Passage:
- Opening Delimiter -

Human Education for Happiness and Well-Being: Pedagogy & Classroom Management
"The mind is not a vessel to be filled, but a fire to be ignited."
Plutarch, a follower of Socrates.
Effective humane education uses methods which are designed to bring inspiration through the drawing out of each learner’s intrinsic wisdom. A range of materials and methods can be used to suit different subjects and learning styles. These will include both creative and critical thinking approaches. Humane education programmes are designed to inspire each learner to explore, understand and play their unique role in making the world a better place. Each learner will be helped to recognize and develop their own gifts, skills, and talents. They are also encouraged to discover their own personal motivations, interests, and beliefs, in order to inspire a sense of mission which will lead to right action.
Infed, the online education and learning community, confirms this:
“For many concerned with education, it is also a matter of grace and wholeness, wherein we engage fully with the gifts we have been given. As Pestalozzi constantly affirmed, education is rooted in human nature; it is a matter of head, hand and heart (Brühlmeier 2010). We find identity, meaning, and purpose in life ‘through connections to the community, to the natural world, and to spiritual values such as compassion and peace’ (Miller 2000).”

- Closing Delimiter -

Problem set:
1 - Summarize the humane education passage in two sentences.
2 - Return the humane education passage word for word, everything from "Plutarch, a follower" down to "to right action.".

Lines excerpted from a collection
- Opening Delimiter -

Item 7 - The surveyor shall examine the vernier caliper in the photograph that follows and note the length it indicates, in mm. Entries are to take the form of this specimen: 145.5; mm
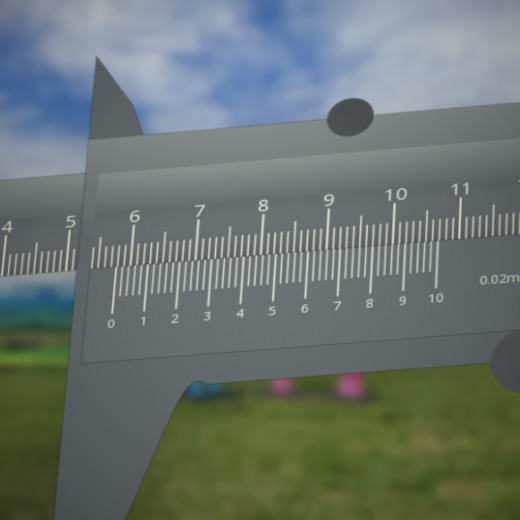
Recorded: 57.8; mm
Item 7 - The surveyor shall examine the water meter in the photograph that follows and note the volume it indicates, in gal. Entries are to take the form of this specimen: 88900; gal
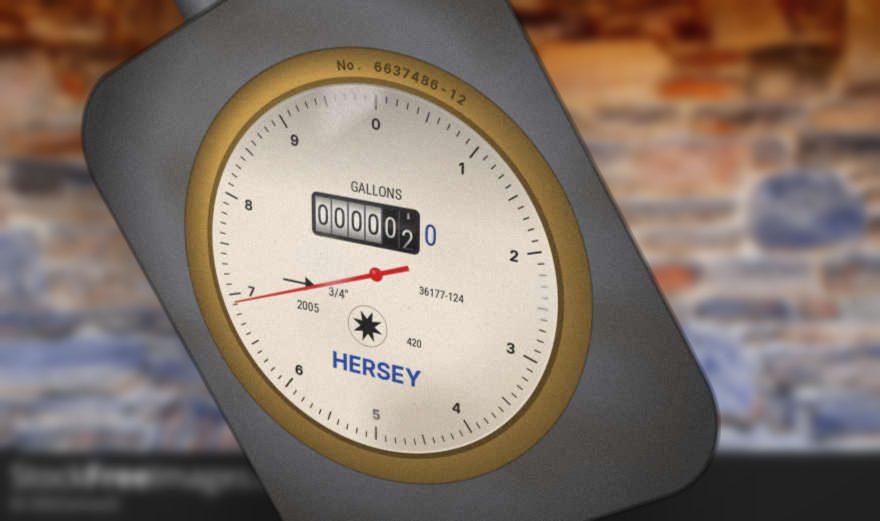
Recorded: 16.9; gal
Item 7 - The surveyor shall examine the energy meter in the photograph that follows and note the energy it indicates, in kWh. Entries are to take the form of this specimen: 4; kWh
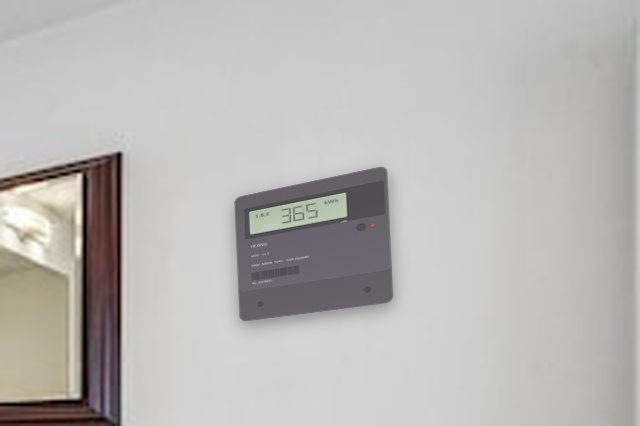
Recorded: 365; kWh
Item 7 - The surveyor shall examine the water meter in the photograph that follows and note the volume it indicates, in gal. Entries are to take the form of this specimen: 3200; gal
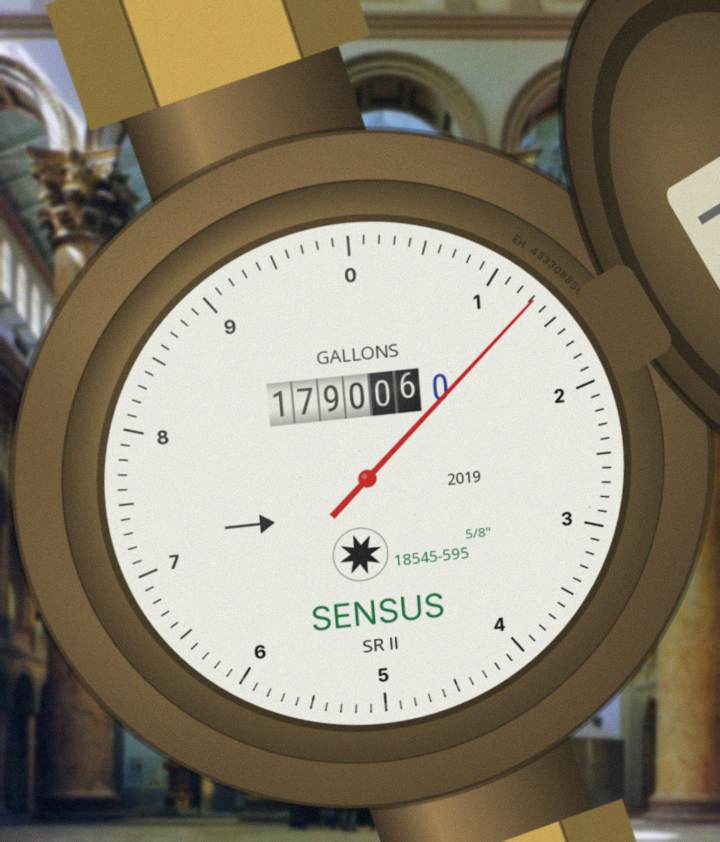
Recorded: 1790061.3; gal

- Closing Delimiter -

Task responses:
1 - Humane education uses a range of creative and critical methods to draw out each learner's own wisdom, helping them find their gifts, motivations, and role in making the world a better place. Infed supports this view, calling education a matter of head, hand, and heart, with meaning found through connections to community, the natural world, and spiritual values.

2 -
Plutarch, a follower of Socrates.
Effective humane education uses methods which are designed to bring inspiration through the drawing out of each learner’s intrinsic wisdom. A range of materials and methods can be used to suit different subjects and learning styles. These will include both creative and critical thinking approaches. Humane education programmes are designed to inspire each learner to explore, understand and play their unique role in making the world a better place. Each learner will be helped to recognize and develop their own gifts, skills, and talents. They are also encouraged to discover their own personal motivations, interests, and beliefs, in order to inspire a sense of mission which will lead to right action.